* [任务说明]
判断下列三条陈述是否符合关于 Floor Function 的这段题解，逐条答"是"或"否"，并原样引用题解中起决定作用的文字。
(a) 数据规模中，a、b、c、d 均不超过 10^18。
(b) 在 a ≥ b 的情况下，取 k 为 (b−1)/a 的下取整。
(c) 若 a′ = 0，可以得到 (x, y′) = (1, 0)。

* [给定段落]
+ + + + + + +

Problem E Floor Function

给定$a,b,c,d$, 满足$bc > ad$, 求使得$cn-d \lfloor \frac{a}{b}n\rfloor$最小的最小的$n$.

数据规模: $1 \le a, b, c, d \le 10^{18}$

令$y = \lfloor \frac{a}{b}x\rfloor, x = \lceil \frac{by}{a} \rceil$, 原问题等价于求$cx-dy$的最小值, $ax \ge by, x \ge 1, y \ge 0$.

分两种情况考虑

1. $a \ge b$

令$k = \lfloor \frac{a}{b}\rfloor, y \ge kx, c > ad / b \ge kd$

令$a^\prime=a-kb, c^\prime=c-kd,y^\prime=y-kx$, 此时原问题的约数条件任然满足, 问题可以缩小规模.

原问题的解$(x,y)$对应现在的解$(x,kx+y^\prime)$

显然若$a^\prime=0$, 我们可以得到$(x,y^\prime)=(1,0)$

2. $a < b$

令$k = \lfloor \frac{b-1}{a}\rfloor, x > ky$

令$b^\prime=b-ka, d^\prime=d-k*c, x^\prime=x-ky$

类似的, 原问题的约数条件任然满足, 问题可以缩小规模.

+ + + + + + +

* [学习材料]
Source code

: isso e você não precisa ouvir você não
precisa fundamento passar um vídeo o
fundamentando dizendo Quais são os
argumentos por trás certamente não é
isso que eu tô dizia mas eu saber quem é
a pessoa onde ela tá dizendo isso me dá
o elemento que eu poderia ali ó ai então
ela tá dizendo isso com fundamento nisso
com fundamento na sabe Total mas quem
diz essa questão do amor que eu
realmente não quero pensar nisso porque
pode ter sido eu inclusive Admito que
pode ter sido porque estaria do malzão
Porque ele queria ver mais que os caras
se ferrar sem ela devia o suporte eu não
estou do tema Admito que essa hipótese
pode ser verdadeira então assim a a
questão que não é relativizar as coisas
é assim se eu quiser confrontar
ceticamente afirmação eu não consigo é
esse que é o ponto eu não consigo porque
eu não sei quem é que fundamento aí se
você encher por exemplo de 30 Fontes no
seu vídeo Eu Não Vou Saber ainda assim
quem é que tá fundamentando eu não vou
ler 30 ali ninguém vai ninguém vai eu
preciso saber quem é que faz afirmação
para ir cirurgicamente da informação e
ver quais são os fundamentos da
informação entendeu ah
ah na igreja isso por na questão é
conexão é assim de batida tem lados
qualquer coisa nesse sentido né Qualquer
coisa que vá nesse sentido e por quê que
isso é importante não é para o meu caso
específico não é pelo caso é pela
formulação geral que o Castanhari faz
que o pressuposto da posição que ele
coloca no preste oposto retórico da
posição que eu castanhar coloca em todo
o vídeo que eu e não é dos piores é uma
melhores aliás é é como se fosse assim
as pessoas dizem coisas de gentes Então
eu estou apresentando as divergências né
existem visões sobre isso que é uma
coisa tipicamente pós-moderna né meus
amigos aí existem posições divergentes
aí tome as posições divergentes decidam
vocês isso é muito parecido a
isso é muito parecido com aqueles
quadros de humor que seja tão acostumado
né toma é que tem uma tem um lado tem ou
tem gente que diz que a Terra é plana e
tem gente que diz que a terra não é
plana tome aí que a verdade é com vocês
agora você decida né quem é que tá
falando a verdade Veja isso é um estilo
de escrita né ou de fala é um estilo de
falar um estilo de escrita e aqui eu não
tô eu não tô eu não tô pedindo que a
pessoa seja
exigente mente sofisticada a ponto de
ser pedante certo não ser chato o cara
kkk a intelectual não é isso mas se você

+ + + + + + +

* [参考答案]
(a) 是。"$1 \le a, b, c, d \le 10^{18}$"
(b) 否。"令$k = \lfloor \frac{a}{b}\rfloor, y \ge kx, c > ad / b \ge kd$"
(c) 是。"显然若$a^\prime=0$, 我们可以得到$(x,y^\prime)=(1,0)$"